Nonetheless, it will still need to be determined whether these inhibitors are also able to improve outcome after radiotherapy in the clinic. Lastly, the challenge for the future will be to determine Inhibitors,Modulators,Libraries which kinase pathway are crucial for Inhibitors,Modulators,Libraries tumor cell survival in an individual patient and, hence, to determine which kinase inhibitor will most likely be effective Inhibitors,Modulators,Libraries in that patient. Conclusion Kinases of the PI3 K/AKT, MAPK, STAT and SFK path ways were shown to be correlated with radiosensitivity in HNSCC cells. Inhibitors of these kinases were able to decrease survival after radiotherapy, in particular MEK1/2, STAT5 and STAT6 inhibitors. Hence, kinase inhibitors have the potential to increase radiosensitivity of tumors and thereby improve the outcome of HNSCC patients after radiotherapy.
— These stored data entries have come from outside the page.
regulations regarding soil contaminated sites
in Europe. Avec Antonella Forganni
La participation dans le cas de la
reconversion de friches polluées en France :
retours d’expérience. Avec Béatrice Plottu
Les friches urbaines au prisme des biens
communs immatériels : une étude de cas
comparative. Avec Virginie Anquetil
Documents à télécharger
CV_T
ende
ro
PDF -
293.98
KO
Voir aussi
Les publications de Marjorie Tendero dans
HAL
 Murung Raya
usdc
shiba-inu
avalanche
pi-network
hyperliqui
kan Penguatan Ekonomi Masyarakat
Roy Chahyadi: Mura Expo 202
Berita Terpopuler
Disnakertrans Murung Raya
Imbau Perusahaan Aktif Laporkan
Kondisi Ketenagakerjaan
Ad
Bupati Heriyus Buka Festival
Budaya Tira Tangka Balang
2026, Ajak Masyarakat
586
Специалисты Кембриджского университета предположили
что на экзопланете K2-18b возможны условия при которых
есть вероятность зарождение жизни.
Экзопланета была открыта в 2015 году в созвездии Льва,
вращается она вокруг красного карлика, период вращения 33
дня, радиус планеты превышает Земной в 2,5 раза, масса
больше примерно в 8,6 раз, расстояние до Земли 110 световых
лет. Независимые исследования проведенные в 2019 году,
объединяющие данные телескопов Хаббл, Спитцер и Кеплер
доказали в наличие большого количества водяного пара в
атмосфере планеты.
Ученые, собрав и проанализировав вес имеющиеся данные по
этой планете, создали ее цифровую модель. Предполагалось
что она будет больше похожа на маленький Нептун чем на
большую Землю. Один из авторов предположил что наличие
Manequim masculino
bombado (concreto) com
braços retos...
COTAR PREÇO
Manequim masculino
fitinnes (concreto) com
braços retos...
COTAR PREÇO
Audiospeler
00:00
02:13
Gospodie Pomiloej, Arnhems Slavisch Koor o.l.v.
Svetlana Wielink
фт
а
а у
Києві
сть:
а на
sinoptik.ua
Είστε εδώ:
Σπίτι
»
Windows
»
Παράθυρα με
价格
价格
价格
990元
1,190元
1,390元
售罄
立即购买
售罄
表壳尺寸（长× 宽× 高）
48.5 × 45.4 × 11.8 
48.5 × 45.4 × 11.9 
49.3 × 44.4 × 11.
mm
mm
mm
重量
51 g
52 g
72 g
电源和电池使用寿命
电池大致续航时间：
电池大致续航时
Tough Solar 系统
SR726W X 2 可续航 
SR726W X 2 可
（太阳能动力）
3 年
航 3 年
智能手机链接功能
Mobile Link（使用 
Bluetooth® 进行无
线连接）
However, as with inhibi tors against growth factor receptors, tumor cell lines display differential sensitivity. Further research is war ranted to increase insight in mechanisms involved in resistance to these kinase inhibitors and how they can be counteracted to increase the efficacy of these ki nase Inhibitors,Modulators,Libraries inhibitors. Secondly, kinase inhibition should be tailored to the preferential signaling pathway activa tion of individual Inhibitors,Modulators,Libraries tumors. Background Endometrial carcinoma is the most common gynecological malignancy worldwide. For 2013, in the USA alone, 49,560 persons will be newly diagnosed with endometrial car cinoma and 8,190 persons will die of inhibitor Ganetespib this disease. Hysterectomy with or without adjuvant treatment has been recommended for local endometrial carcinoma, yield ing a 5 year survival rate of approximately 96%. However, 30% endometrial carcinoma cases are not diagnosed until regional or distant metastasis is present, resulting in a much more dismal outcome.